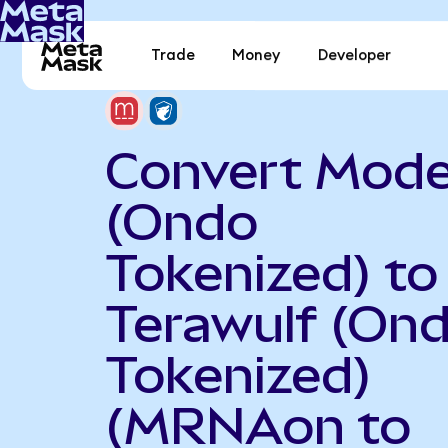
Trade
Money
Developer
Convert Mod
(Ondo
Tokenized) to
Terawulf (On
Tokenized)
(MRNAon to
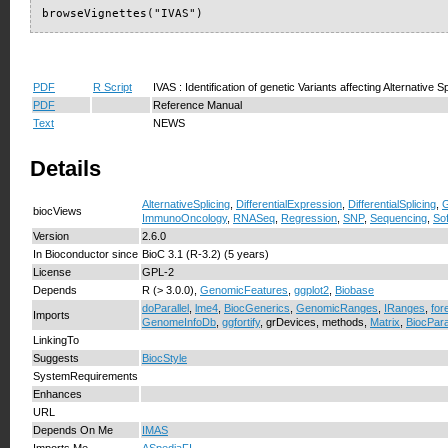
browseVignettes("IVAS")
PDF
R Script
IVAS : Identification of genetic Variants affecting Alternative Sp
PDF
Reference Manual
Text
NEWS
Details
AlternativeSplicing
,
DifferentialExpression
,
DifferentialSplicing
,
G
biocViews
ImmunoOncology
,
RNASeq
,
Regression
,
SNP
,
Sequencing
,
So
Version
2.6.0
In Bioconductor since
BioC 3.1 (R-3.2) (5 years)
License
GPL-2
Depends
R (> 3.0.0),
GenomicFeatures
,
ggplot2
,
Biobase
doParallel
,
lme4
,
BiocGenerics
,
GenomicRanges
,
IRanges
,
for
Imports
GenomeInfoDb
,
ggfortify
, grDevices, methods,
Matrix
,
BiocParal
LinkingTo
Suggests
BiocStyle
SystemRequirements
Enhances
URL
Depends On Me
IMAS
Imports Me
ASpediaFI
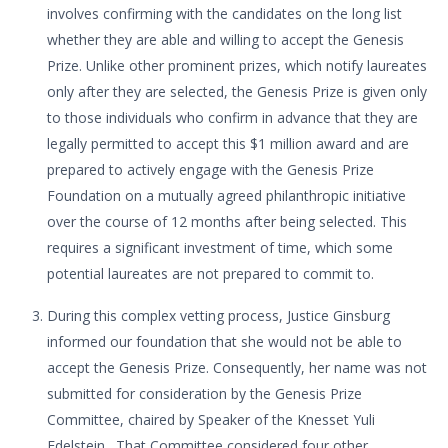
involves confirming with the candidates on the long list
whether they are able and willing to accept the Genesis
Prize. Unlike other prominent prizes, which notify laureates
only after they are selected, the Genesis Prize is given only
to those individuals who confirm in advance that they are
legally permitted to accept this $1 million award and are
prepared to actively engage with the Genesis Prize
Foundation on a mutually agreed philanthropic initiative
over the course of 12 months after being selected. This
requires a significant investment of time, which some
potential laureates are not prepared to commit to.
During this complex vetting process, Justice Ginsburg
informed our foundation that she would not be able to
accept the Genesis Prize. Consequently, her name was not
submitted for consideration by the Genesis Prize
Committee, chaired by Speaker of the Knesset Yuli
Edelstein. That Committee considered four other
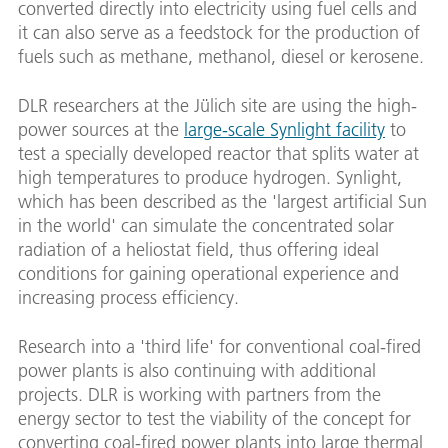
converted directly into electricity using fuel cells and
it can also serve as a feedstock for the production of
fuels such as methane, methanol, diesel or kerosene.
DLR researchers at the Jülich site are using the high-
power sources at the
large-scale Synlight facility
to
test a specially developed reactor that splits water at
high temperatures to produce hydrogen. Synlight,
which has been described as the 'largest artificial Sun
in the world' can simulate the concentrated solar
radiation of a heliostat field, thus offering ideal
conditions for gaining operational experience and
increasing process efficiency.
Research into a 'third life' for conventional coal-fired
power plants is also continuing with additional
projects. DLR is working with partners from the
energy sector to test the viability of the concept for
converting coal-fired power plants into large thermal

-- -- --

About this task:
Without including any pictures, reproduce the data exactly.

Output for this task:
Trade
Money
Developer
Convert Mod
(Ondo
Tokenized) to
Terawulf (On
Tokenized)
(MRNAon to
browseVignettes("IVAS")
PDF
R Script
IVAS : Identification of genetic Variants affecting Alternative Sp
PDF
Reference Manual
Text
NEWS
Details
AlternativeSplicing
,
DifferentialExpression
,
DifferentialSplicing
,
G
biocViews
ImmunoOncology
,
RNASeq
,
Regression
,
SNP
,
Sequencing
,
So
Version
2.6.0
In Bioconductor since
BioC 3.1 (R-3.2) (5 years)
License
GPL-2
Depends
R (> 3.0.0),
GenomicFeatures
,
ggplot2
,
Biobase
doParallel
,
lme4
,
BiocGenerics
,
GenomicRanges
,
IRanges
,
for
Imports
GenomeInfoDb
,
ggfortify
, grDevices, methods,
Matrix
,
BiocParal
LinkingTo
Suggests
BiocStyle
SystemRequirements
Enhances
URL
Depends On Me
IMAS
Imports Me
ASpediaFI
involves confirming with the candidates on the long list
whether they are able and willing to accept the Genesis
Prize. Unlike other prominent prizes, which notify laureates
only after they are selected, the Genesis Prize is given only
to those individuals who confirm in advance that they are
legally permitted to accept this $1 million award and are
prepared to actively engage with the Genesis Prize
Foundation on a mutually agreed philanthropic initiative
over the course of 12 months after being selected. This
requires a significant investment of time, which some
potential laureates are not prepared to commit to.
During this complex vetting process, Justice Ginsburg
informed our foundation that she would not be able to
accept the Genesis Prize. Consequently, her name was not
submitted for consideration by the Genesis Prize
Committee, chaired by Speaker of the Knesset Yuli
Edelstein. That Committee considered four other
converted directly into electricity using fuel cells and
it can also serve as a feedstock for the production of
fuels such as methane, methanol, diesel or kerosene.
DLR researchers at the Jülich site are using the high-
power sources at the
large-scale Synlight facility
to
test a specially developed reactor that splits water at
high temperatures to produce hydrogen. Synlight,
which has been described as the 'largest artificial Sun
in the world' can simulate the concentrated solar
radiation of a heliostat field, thus offering ideal
conditions for gaining operational experience and
increasing process efficiency.
Research into a 'third life' for conventional coal-fired
power plants is also continuing with additional
projects. DLR is working with partners from the
energy sector to test the viability of the concept for
converting coal-fired power plants into large thermal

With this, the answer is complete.